[Transcribed page contents]
==========

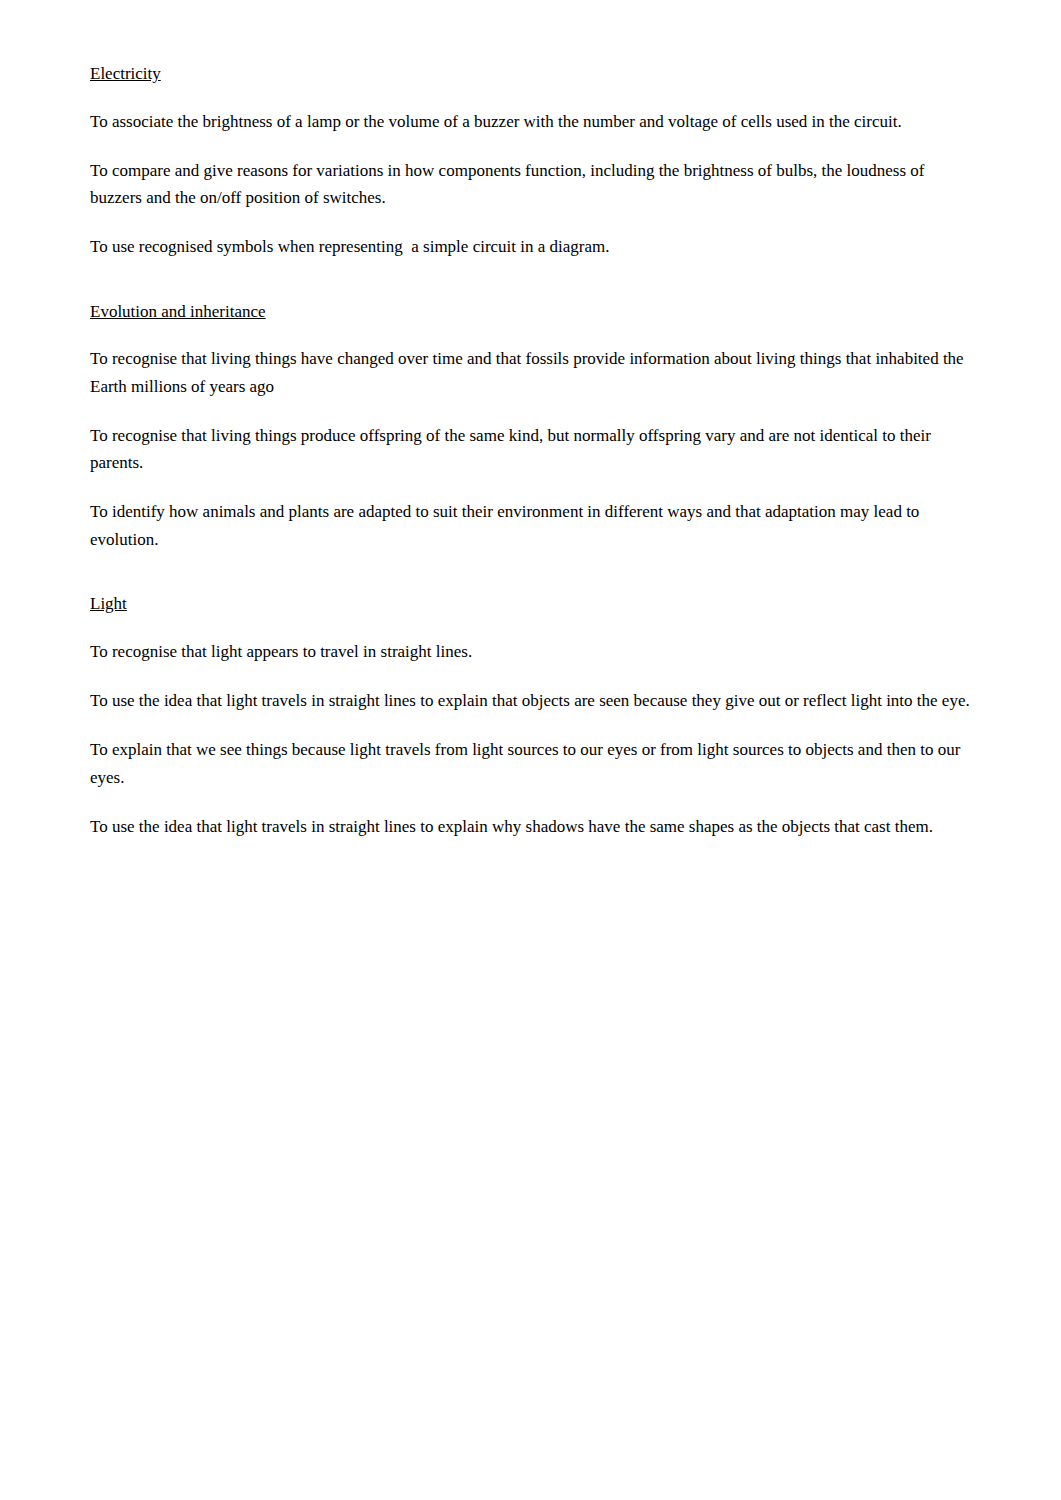Electricity
To associate the brightness of a lamp or the volume of a buzzer with the number and voltage of cells used in the circuit.
To compare and give reasons for variations in how components function, including the brightness of bulbs, the loudness of buzzers and the on/off position of switches.
To use recognised symbols when representing a simple circuit in a diagram.
Evolution and inheritance
To recognise that living things have changed over time and that fossils provide information about living things that inhabited the Earth millions of years ago
To recognise that living things produce offspring of the same kind, but normally offspring vary and are not identical to their parents.
To identify how animals and plants are adapted to suit their environment in different ways and that adaptation may lead to evolution.
Light
To recognise that light appears to travel in straight lines.
To use the idea that light travels in straight lines to explain that objects are seen because they give out or reflect light into the eye.
To explain that we see things because light travels from light sources to our eyes or from light sources to objects and then to our eyes.
To use the idea that light travels in straight lines to explain why shadows have the same shapes as the objects that cast them.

==========

=== Exercise description ===
Could you reproduce exactly the lines of the entries above, from the one with "To compare and" through the one with "To recognise that living things have", and nothing else?

=== Final answer ===
To compare and give reasons for variations in how components function, including the brightness of bulbs, the loudness of buzzers and the on/off position of switches.
To use recognised symbols when representing a simple circuit in a diagram.
Evolution and inheritance
To recognise that living things have changed over time and that fossils provide information about living things that inhabited the Earth millions of years ago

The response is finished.